Higher Education Minister Jonathan Moyo insists that the much-herald Command Agriculture project, which is officially known as the Special Maize Programme for Import Substitution, was a flop and is likely to yield only 600 000 to 750 000 tonnes.
Responding to yesterday’s article in the Sunday Mail which accused him of being a hypocrite by criticizing a programme from which he benefitted, Moyo said he stood by everything that he had said.
“The expected national maize harvest from Command Agriculture is projected, not assessed, at between 600 000 and 750 000 tonnes. Otherwise yes, this is a very promising maize season and the expected bumper harvest will come more from the Presidential Input Scheme, self-financing and other contract farming schemes than from Command Agriculture, this time round,” he said.
“Too many farmers did not get all the required inputs and when they got any, it was not on time or the inputs were not sufficient as per the contract.
“Consequently, the targets were not met as shown by the attached and self-explanatory summary of the state of Command Agriculture in Mashonaland Central Province present at VP Mnangagwa’s field day in Mt Darwin on 24 March 2017.”
He added: “For the avoidance of doubt, I standby everything I have said about the unanswered and very serious questions about the poor implementation of Command Agriculture and about the folly of public media lies that the Government has adopted a Command Economy. No amount of vilification will intimidate me to move from truth to lies.”
Below is his statement in full:
PRESS STATEMENT
This statement is pursuant to the lead story in today’s Sunday Mail headlined, ‘Prof Moyo benefited from Command Agric’. In the afternoon of Friday 24 March 2017, I had a chance encounter at State House with Vice President Emmerson Mnangagwa who had just returned from a Command Agriculture field day in Mt Darwin.

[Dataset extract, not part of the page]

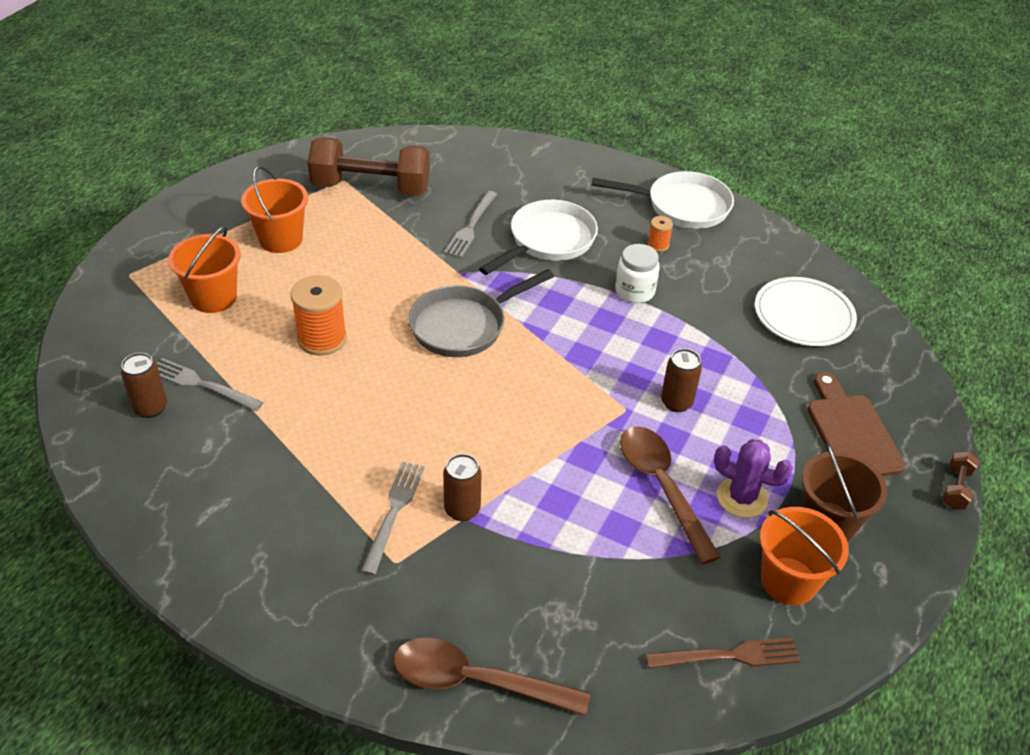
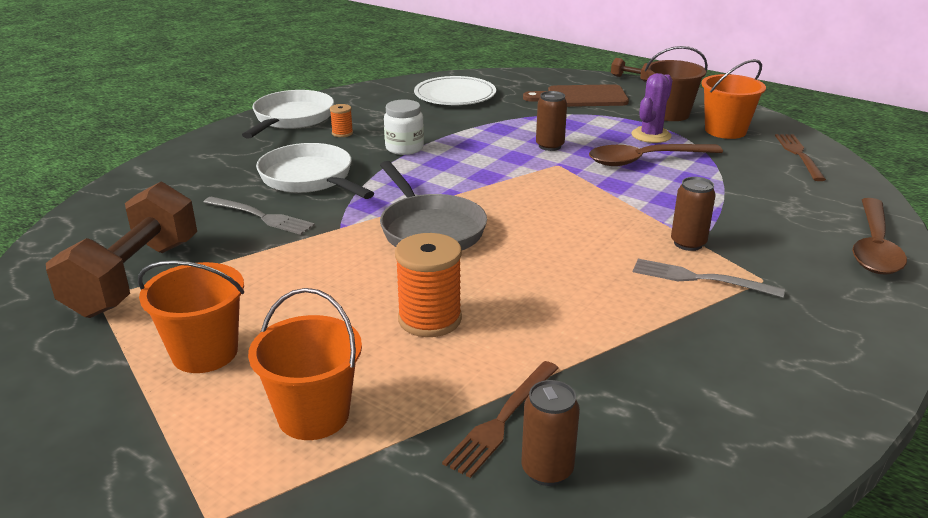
camera: 80 degrees left, 15 degrees down
grey fork [157,358,263,411] -> brown fork [442,361,559,478]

As I greeted him, VP Mnangagwa immediately said he “did not know that I had one of the best maize crops at my farm in Mashonaland Central after receiving support from Command Agriculture” and that he “had over the farm by helicopter and seen the a yet was attacking programme”.
I advised the Honourable Vice President that I had not attacked Command Agriculture anywhere but that, based on my first hand knowledge in light of my family’s experience in Mazowe and the harsh experiences of other farmers, I had questioned the shockingly politicised and personalised misrepresentation and exaggeration of Command Agriculture by the Herald, Chronicle, Sunday Mail and Sunday News.